By analyzing existing cross correlation between Jupiter and CVT, you can compare the effects of market volatilities on Jupiter and CVT and check how they will diversify away market risk if combined in the same portfolio for a given time horizon. You can also utilize pair trading strategies of matching a long position in Jupiter with a short position of CVT. Check out your portfolio center. Please also check ongoing floating volatility patterns of Jupiter and CVT.

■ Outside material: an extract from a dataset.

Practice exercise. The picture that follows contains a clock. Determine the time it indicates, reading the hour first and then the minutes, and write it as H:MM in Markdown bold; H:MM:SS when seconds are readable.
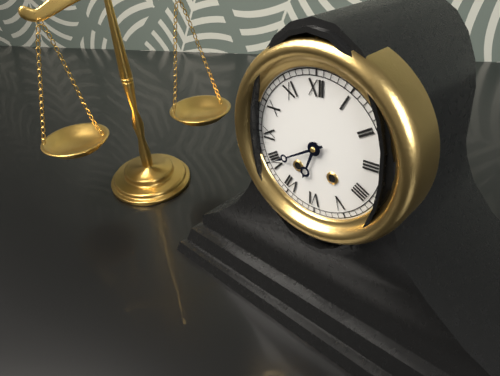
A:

Diversification Opportunities for Jupiter and CVT

-0.47
  Correlation Coefficient

Very good diversification

The 3 months correlation between Jupiter and CVT is -0.47. Overlapping area represents the amount of risk that can be diversified away by holding Jupiter and CVT in the same portfolio, assuming nothing else is changed. The correlation between historical prices or returns on CVT and Jupiter is a relative statistical measure of the degree to which these equity instruments tend to move together. The correlation coefficient measures the extent to which returns on Jupiter are associated (or correlated) with CVT. Values of the correlation coefficient range from -1 to +1, where. The correlation of zero (0) is possible when the price movement of CVT has no effect on the direction of Jupiter i.e., Jupiter and CVT go up and down completely randomly.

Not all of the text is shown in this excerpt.